**Data excerpts**
+ + + +

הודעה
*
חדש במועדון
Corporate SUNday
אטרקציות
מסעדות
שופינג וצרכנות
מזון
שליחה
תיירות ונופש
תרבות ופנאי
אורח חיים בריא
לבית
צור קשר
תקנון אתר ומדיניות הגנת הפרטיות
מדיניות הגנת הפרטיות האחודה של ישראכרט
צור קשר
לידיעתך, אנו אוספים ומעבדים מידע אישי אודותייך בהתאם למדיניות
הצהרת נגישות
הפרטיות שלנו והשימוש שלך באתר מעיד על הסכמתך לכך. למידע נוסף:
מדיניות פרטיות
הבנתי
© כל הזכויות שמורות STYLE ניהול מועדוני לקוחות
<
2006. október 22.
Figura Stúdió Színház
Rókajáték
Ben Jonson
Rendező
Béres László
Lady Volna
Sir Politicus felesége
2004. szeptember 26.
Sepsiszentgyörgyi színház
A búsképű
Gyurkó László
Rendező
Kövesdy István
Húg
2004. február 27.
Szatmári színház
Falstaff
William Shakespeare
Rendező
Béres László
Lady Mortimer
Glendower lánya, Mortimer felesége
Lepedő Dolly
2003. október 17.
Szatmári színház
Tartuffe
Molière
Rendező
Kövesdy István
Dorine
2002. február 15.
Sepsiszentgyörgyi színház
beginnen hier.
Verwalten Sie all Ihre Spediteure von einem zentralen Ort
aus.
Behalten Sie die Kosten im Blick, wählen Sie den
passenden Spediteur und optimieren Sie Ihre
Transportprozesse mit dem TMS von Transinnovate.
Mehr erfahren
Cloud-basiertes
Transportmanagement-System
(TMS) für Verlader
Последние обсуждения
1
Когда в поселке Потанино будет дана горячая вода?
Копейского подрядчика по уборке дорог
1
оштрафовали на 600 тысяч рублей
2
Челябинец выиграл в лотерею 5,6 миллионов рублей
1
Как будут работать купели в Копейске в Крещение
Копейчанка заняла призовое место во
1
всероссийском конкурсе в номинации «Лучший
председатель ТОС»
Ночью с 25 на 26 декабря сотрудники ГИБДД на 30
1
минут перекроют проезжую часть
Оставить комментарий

+ + + +

**To-do item**
All of the records above are to be printed again exactly as they appear.

**Solution for this exercise**
הודעה
*
חדש במועדון
Corporate SUNday
אטרקציות
מסעדות
שופינג וצרכנות
מזון
שליחה
תיירות ונופש
תרבות ופנאי
אורח חיים בריא
לבית
צור קשר
תקנון אתר ומדיניות הגנת הפרטיות
מדיניות הגנת הפרטיות האחודה של ישראכרט
צור קשר
לידיעתך, אנו אוספים ומעבדים מידע אישי אודותייך בהתאם למדיניות
הצהרת נגישות
הפרטיות שלנו והשימוש שלך באתר מעיד על הסכמתך לכך. למידע נוסף:
מדיניות פרטיות
הבנתי
© כל הזכויות שמורות STYLE ניהול מועדוני לקוחות
<
2006. október 22.
Figura Stúdió Színház
Rókajáték
Ben Jonson
Rendező
Béres László
Lady Volna
Sir Politicus felesége
2004. szeptember 26.
Sepsiszentgyörgyi színház
A búsképű
Gyurkó László
Rendező
Kövesdy István
Húg
2004. február 27.
Szatmári színház
Falstaff
William Shakespeare
Rendező
Béres László
Lady Mortimer
Glendower lánya, Mortimer felesége
Lepedő Dolly
2003. október 17.
Szatmári színház
Tartuffe
Molière
Rendező
Kövesdy István
Dorine
2002. február 15.
Sepsiszentgyörgyi színház
beginnen hier.
Verwalten Sie all Ihre Spediteure von einem zentralen Ort
aus.
Behalten Sie die Kosten im Blick, wählen Sie den
passenden Spediteur und optimieren Sie Ihre
Transportprozesse mit dem TMS von Transinnovate.
Mehr erfahren
Cloud-basiertes
Transportmanagement-System
(TMS) für Verlader
Последние обсуждения
1
Когда в поселке Потанино будет дана горячая вода?
Копейского подрядчика по уборке дорог
1
оштрафовали на 600 тысяч рублей
2
Челябинец выиграл в лотерею 5,6 миллионов рублей
1
Как будут работать купели в Копейске в Крещение
Копейчанка заняла призовое место во
1
всероссийском конкурсе в номинации «Лучший
председатель ТОС»
Ночью с 25 на 26 декабря сотрудники ГИБДД на 30
1
минут перекроют проезжую часть
Оставить комментарий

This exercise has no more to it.